The metal embossed trees project is one that I have been doing for a long time. It came up with the project about 10-11 years ago and have done it a variety of different ways. I have found that the best use of the metal is to cut from the roll at 7 1/2 inches and then cut that sheet in half (6 inches). I typically use black paper as the background, but any color will do. I have also learned that doing the border first seems to make for a better picture. I require symmetry on the border, or some sort of balance. I also like for the kids to color in about 80-90% of their border. Once this step is complete and looks nice then they move on to the steps for metal repousse. I have the students draw out their image of the tree, foreground and any hand drawn details for the background. Once they are done they get they're embossing tools and layer their image on top of the metal and foam. Once the image is traced into the metal and then retraced directly on the metal, the kids can start working the metal from both sides (of course being carful not to put too much pressure and make holes). Once they are done and I can see the metal has enough definition, they can use texture plates to add details for the background. The final step on the metal is to add color with sharpie. Below, you can see a couple different examples. This top example we rubbed India ink into the creases, but on the artwork below we skipped that step.
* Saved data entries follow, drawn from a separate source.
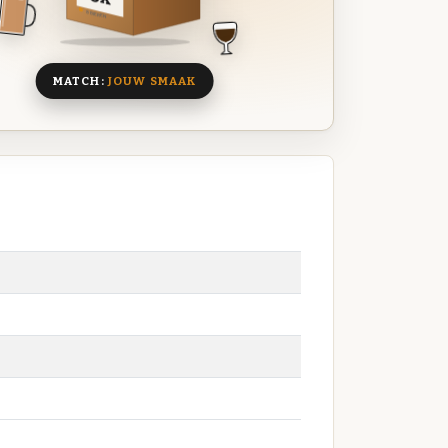
8 BIEREN
MATCH:
JOUW SMAAK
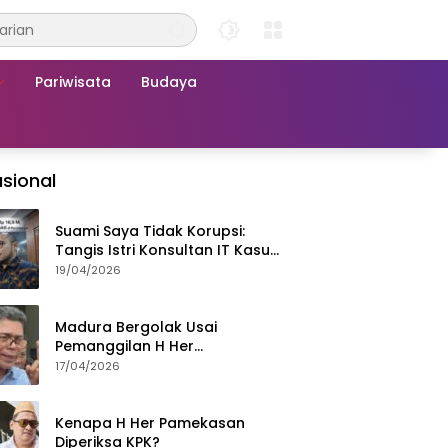
Pariwisata
Budaya
sional
Suami Saya Tidak Korupsi:
Tangis Istri Konsultan IT Kasus
Nadiem Dituntut 22,5 Tahun
19/04/2026
Madura Bergolak Usai
Pemanggilan H Her
Pamekasan, Faizal Assegaf
17/04/2026
Ajak Aktivis 98 Bongkar
Permainan KPK
Kenapa H Her Pamekasan
Diperiksa KPK?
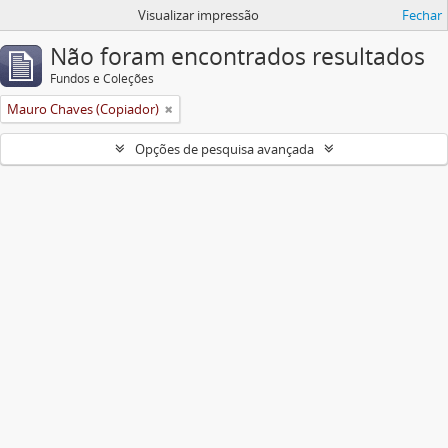
Visualizar impressão
Fechar
Não foram encontrados resultados
Fundos e Coleções
Mauro Chaves (Copiador)
Opções de pesquisa avançada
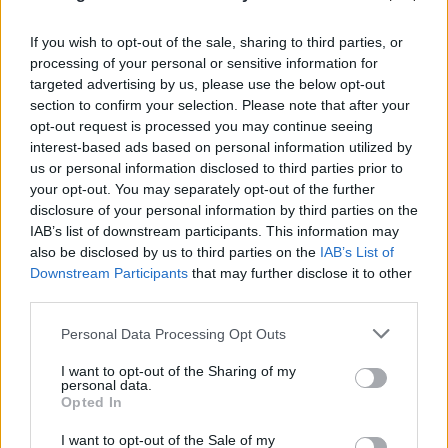
If you wish to opt-out of the sale, sharing to third parties, or
processing of your personal or sensitive information for
targeted advertising by us, please use the below opt-out
section to confirm your selection. Please note that after your
opt-out request is processed you may continue seeing
interest-based ads based on personal information utilized by
Καιρός: Στα ύψη ο υδράργυρος με 39άρια -
us or personal information disclosed to third parties prior to
your opt-out. You may separately opt-out of the further
Επικίνδυνο «κοκτέιλ» με μελτέμια, σε Red Code 4
disclosure of your personal information by third parties on the
περιοχές
IAB’s list of downstream participants. This information may
also be disclosed by us to third parties on the
IAB’s List of
08.08.2026
ΓΙΏΡΓΟΣ ΓΕΩΡΓΑΚΌΠΟΥΛΟΣ
Downstream Participants
that may further disclose it to other
third parties.
Please note that this website/app uses one or more Google
Personal Data Processing Opt Outs
services and may gather and store information including but
not limited to your visit or usage behaviour. You may click to
I want to opt-out of the Sharing of my
personal data.
grant or deny consent to Google and its third-party tags to
Opted In
use your data for below specified purposes in below Google
consent section.
I want to opt-out of the Sale of my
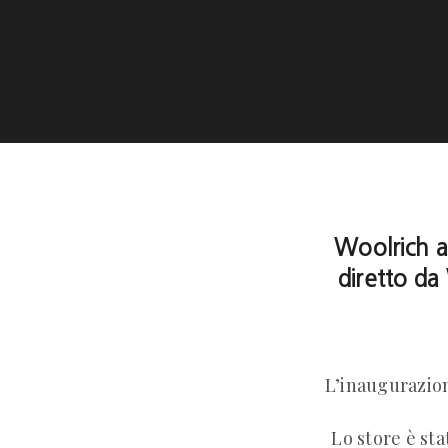
Woolrich a
diretto da
L’inaugurazion
Lo store è st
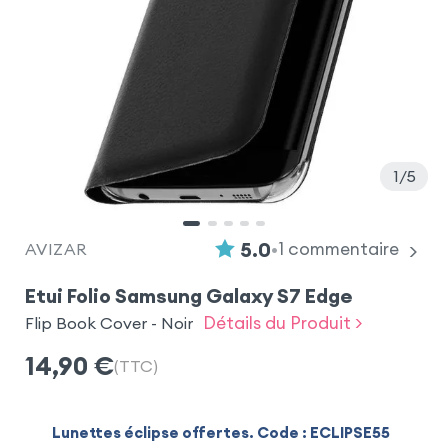
1
5
•
5.0
1
commentaire
AVIZAR
Etui Folio Samsung Galaxy S7 Edge
Détails du Produit >
Flip Book Cover - Noir
14,90
€
(TTC)
Lunettes éclipse offertes. Code : ECLIPSE55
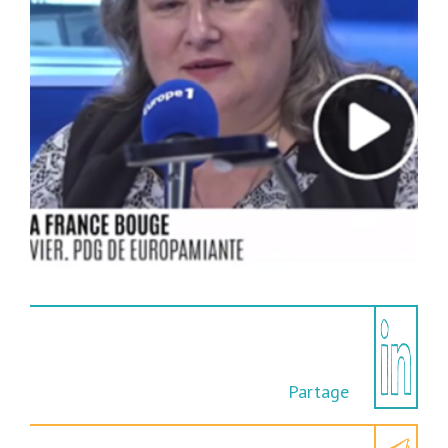
Partage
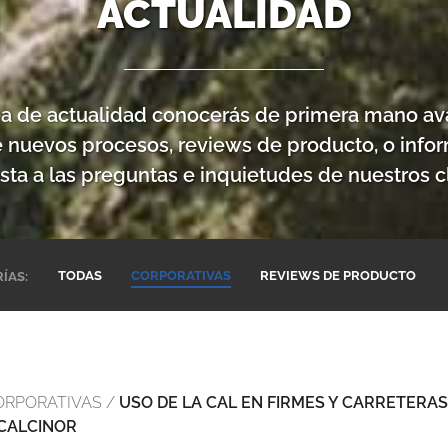
ACTUALIDAD
ea de actualidad conocerás de primera mano av
e nuevos procesos, reviews de producto, o info
sta a las preguntas e inquietudes de nuestros cl
TODAS
CORPORATIVAS
REVIEWS DE PRODUCTO
ÍAS:
ORPORATIVAS
/
USO DE LA CAL EN FIRMES Y CARRETERAS
 CALCINOR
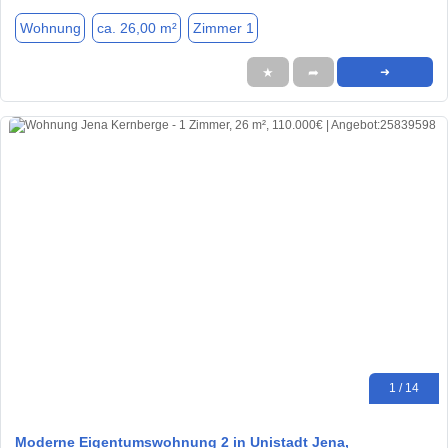
Wohnung
ca. 26,00 m²
Zimmer 1
★
➦
➜
1 / 14
Moderne Eigentumswohnung 2 in Unistadt Jena,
The project is sometimes done with realist or exaggerated realism. Other times we do fantasy trees or even specific fantasy trees, sports related, trees with different shaped leaves, candy themed trees, and sometimes I leave it open and let them choose. I like the diversity of the project and this one always gets noticed at art shows. You may notice this project is also on the cover of my page. :)
This is a very time intensive project, I would allow up to 6 weeks for completion of the background and metal. This is done with 5th graders.